» **TASK OBJECTIVE**: Please copy out the text of the records below word for word, leaving out the pictures.

» **DATA PROVIDED**:
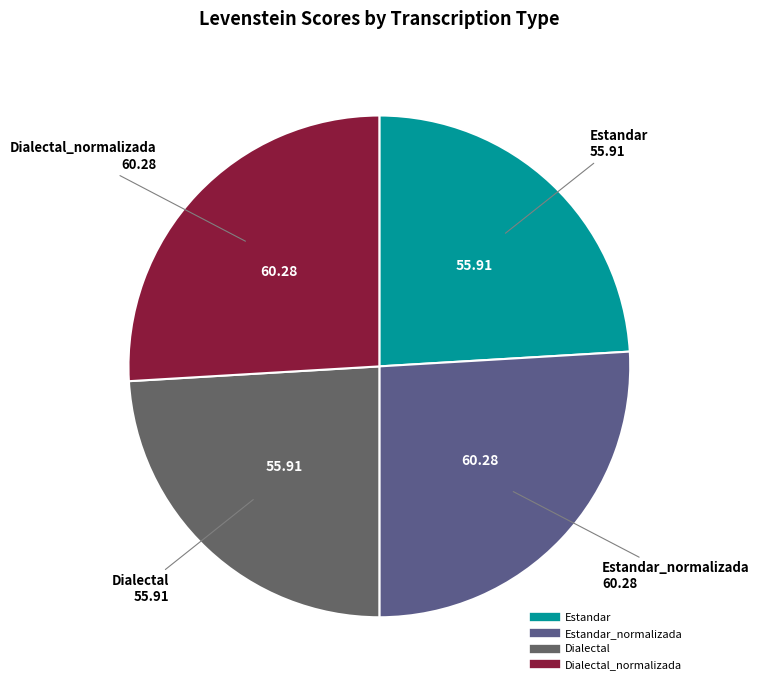

How many segments does this pie chart have?

4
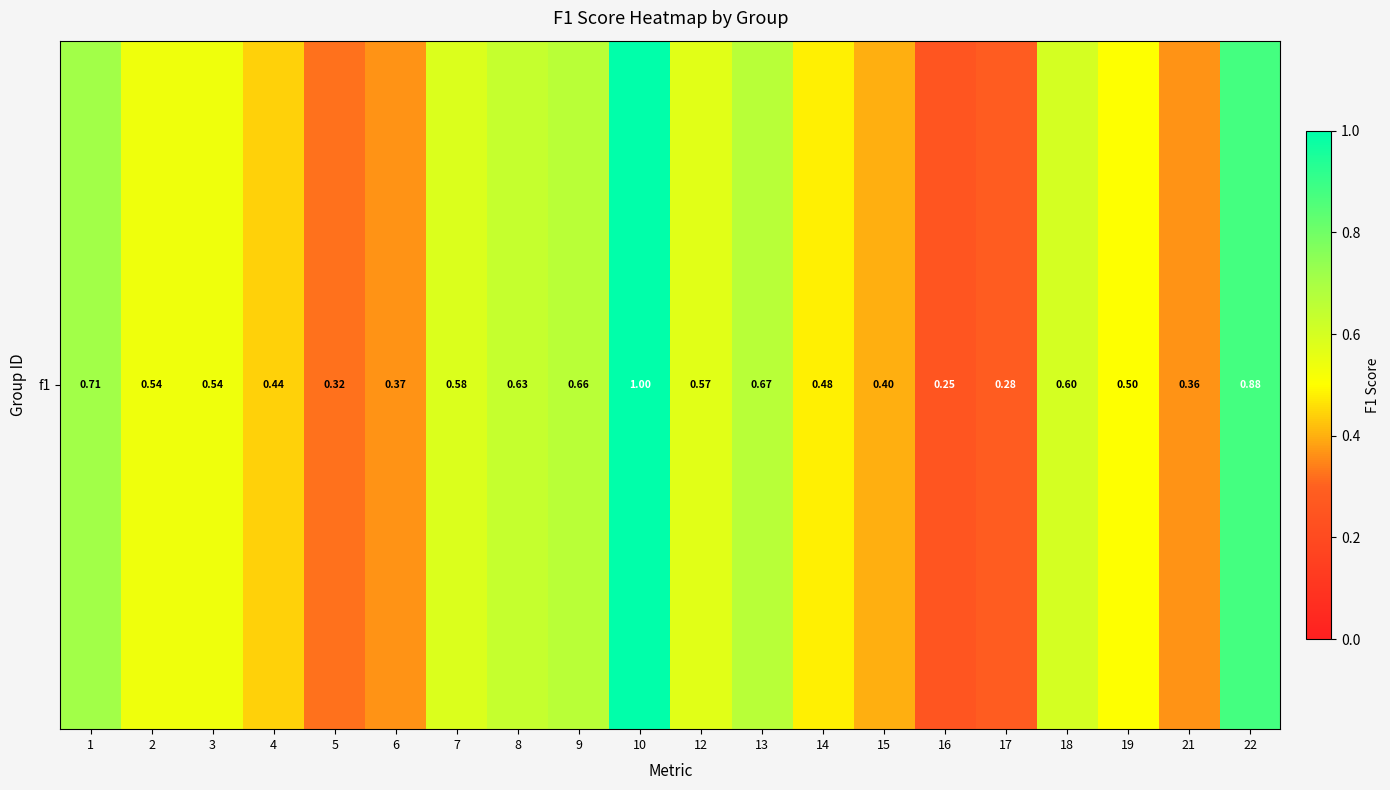

The chart shows a value of 0.4 at 21. True or false?

True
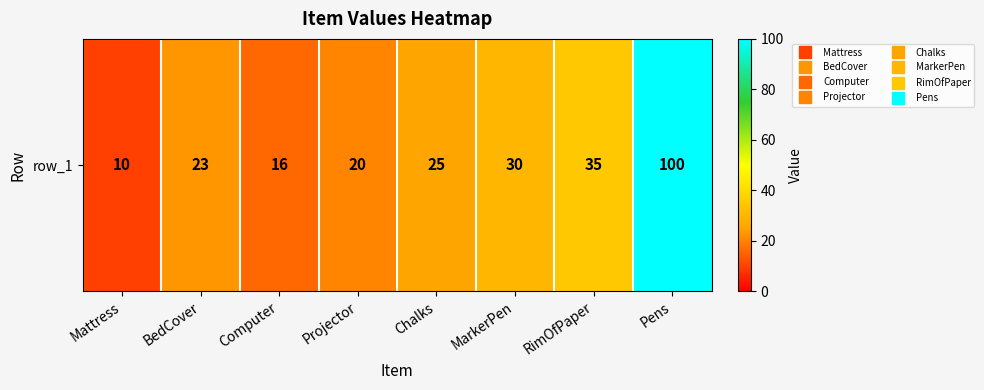

True or false: the data shows 48 at RimOfPaper.

False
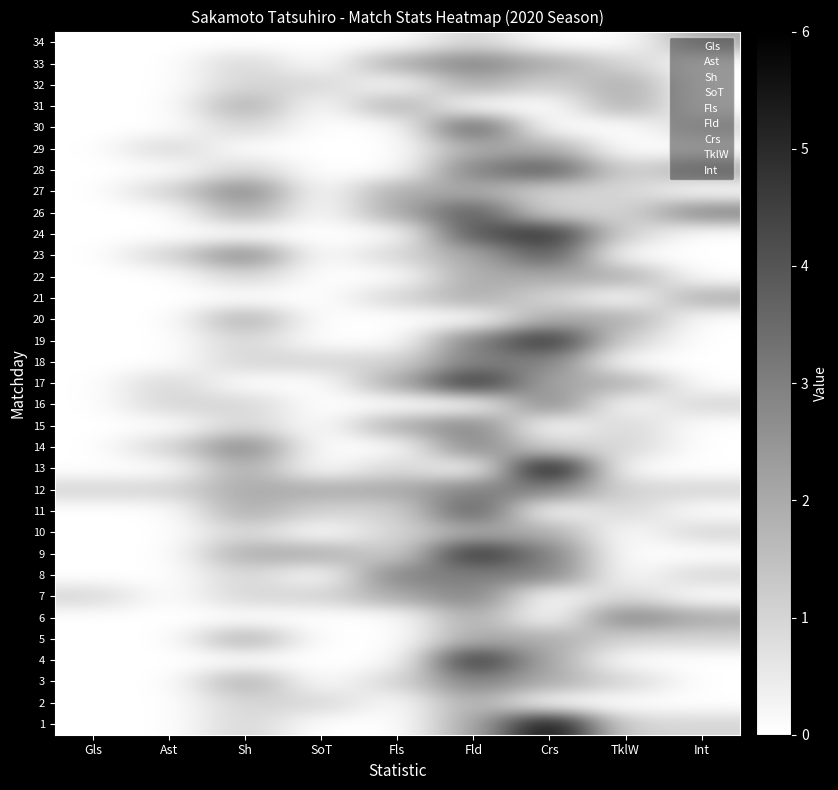

Count the number of categories in the chart.

9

» **SOLUTION FOR THIS TASK**:
How many segments does this pie chart have?

4

The chart shows a value of 0.4 at 21. True or false?

True

True or false: the data shows 48 at RimOfPaper.

False

Count the number of categories in the chart.

9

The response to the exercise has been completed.